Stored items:
===============
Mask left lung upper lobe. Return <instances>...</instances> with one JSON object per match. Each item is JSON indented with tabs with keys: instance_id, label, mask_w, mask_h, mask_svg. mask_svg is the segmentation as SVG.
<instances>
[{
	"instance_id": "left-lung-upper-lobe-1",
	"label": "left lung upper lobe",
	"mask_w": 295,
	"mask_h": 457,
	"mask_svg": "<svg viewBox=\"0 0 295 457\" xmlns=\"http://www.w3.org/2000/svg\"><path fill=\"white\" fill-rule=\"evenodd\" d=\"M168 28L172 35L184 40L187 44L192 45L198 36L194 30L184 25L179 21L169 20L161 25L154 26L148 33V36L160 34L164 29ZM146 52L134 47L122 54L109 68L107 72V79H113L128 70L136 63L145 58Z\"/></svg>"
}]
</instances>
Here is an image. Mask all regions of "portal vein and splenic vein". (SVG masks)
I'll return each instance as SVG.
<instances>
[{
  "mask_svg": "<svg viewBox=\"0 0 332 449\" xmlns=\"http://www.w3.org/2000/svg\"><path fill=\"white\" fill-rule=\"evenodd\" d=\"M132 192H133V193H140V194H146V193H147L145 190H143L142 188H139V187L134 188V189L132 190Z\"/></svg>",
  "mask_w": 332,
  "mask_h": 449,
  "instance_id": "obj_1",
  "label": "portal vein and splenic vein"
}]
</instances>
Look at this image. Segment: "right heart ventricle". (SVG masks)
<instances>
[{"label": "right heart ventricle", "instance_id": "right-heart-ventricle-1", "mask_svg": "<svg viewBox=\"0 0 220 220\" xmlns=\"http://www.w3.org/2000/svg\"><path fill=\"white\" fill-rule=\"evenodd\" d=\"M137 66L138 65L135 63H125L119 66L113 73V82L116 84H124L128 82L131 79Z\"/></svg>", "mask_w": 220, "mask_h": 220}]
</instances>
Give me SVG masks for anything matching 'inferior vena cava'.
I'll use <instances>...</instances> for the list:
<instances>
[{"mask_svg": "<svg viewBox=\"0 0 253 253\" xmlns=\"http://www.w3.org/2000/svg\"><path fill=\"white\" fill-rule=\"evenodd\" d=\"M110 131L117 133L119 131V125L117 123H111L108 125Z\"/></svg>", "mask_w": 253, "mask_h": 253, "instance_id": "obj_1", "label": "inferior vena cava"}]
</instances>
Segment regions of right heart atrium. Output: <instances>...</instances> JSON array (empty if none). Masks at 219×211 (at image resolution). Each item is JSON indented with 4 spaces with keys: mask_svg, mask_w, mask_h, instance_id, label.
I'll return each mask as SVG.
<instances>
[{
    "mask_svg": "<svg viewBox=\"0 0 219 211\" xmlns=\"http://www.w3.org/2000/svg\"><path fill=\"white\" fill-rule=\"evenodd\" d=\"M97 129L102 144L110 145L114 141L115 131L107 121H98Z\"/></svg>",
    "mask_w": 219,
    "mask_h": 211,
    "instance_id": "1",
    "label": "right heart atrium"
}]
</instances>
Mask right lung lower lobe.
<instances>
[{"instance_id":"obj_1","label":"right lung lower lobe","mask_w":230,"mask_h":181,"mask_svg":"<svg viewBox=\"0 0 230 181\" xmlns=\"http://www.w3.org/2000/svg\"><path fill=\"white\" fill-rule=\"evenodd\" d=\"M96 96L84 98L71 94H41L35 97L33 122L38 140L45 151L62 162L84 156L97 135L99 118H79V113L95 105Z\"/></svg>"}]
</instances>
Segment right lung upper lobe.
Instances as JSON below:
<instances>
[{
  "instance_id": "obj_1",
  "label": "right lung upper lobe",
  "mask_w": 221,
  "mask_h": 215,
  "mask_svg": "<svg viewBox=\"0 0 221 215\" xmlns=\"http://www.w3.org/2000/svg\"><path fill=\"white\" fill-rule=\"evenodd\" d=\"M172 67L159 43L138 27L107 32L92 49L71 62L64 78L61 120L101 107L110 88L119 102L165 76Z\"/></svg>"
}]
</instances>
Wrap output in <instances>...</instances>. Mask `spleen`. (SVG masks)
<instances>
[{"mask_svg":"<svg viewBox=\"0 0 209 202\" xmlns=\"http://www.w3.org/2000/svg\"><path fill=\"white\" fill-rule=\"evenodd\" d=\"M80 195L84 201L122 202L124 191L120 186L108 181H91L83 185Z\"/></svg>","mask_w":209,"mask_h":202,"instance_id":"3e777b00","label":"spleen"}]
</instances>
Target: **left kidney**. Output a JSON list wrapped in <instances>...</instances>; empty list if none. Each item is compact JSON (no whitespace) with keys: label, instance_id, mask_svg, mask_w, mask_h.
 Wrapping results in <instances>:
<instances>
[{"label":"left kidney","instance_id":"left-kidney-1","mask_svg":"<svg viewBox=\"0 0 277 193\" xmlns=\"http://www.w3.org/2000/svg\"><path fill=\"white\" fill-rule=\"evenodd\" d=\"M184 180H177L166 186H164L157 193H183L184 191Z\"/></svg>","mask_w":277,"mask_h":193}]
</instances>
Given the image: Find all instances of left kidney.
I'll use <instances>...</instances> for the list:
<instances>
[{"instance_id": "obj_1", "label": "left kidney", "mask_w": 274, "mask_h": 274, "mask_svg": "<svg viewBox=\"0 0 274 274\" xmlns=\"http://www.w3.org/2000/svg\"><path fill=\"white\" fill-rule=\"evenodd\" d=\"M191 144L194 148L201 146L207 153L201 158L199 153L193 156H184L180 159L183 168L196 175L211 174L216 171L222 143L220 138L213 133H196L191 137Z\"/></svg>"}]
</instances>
===============
◆ WRITTEN INSTRUCTION:
Copy the material above word for word, from the line containing "Segment regions of" through the line containing "I'll return each mask as SVG.", with both of those lines included.

◆ RESULT FOR THIS EXERCISE:
Segment regions of right heart atrium. Output: <instances>...</instances> JSON array (empty if none). Masks at 219×211 (at image resolution). Each item is JSON indented with 4 spaces with keys: mask_svg, mask_w, mask_h, instance_id, label.
I'll return each mask as SVG.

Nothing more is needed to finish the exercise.